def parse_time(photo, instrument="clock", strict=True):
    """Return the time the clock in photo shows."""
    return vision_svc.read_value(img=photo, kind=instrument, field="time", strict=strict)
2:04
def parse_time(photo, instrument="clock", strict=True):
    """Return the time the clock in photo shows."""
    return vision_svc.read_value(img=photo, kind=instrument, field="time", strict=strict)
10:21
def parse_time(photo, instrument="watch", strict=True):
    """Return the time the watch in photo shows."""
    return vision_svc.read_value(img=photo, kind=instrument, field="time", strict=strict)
━━━
## To be done
Reproduce every line of the records above verbatim, keeping each character, indent, and line break unchanged.

## Output of the exercise
def parse_time(photo, instrument="clock", strict=True):
    """Return the time the clock in photo shows."""
    return vision_svc.read_value(img=photo, kind=instrument, field="time", strict=strict)
2:04
def parse_time(photo, instrument="clock", strict=True):
    """Return the time the clock in photo shows."""
    return vision_svc.read_value(img=photo, kind=instrument, field="time", strict=strict)
10:21
def parse_time(photo, instrument="watch", strict=True):
    """Return the time the watch in photo shows."""
    return vision_svc.read_value(img=photo, kind=instrument, field="time", strict=strict)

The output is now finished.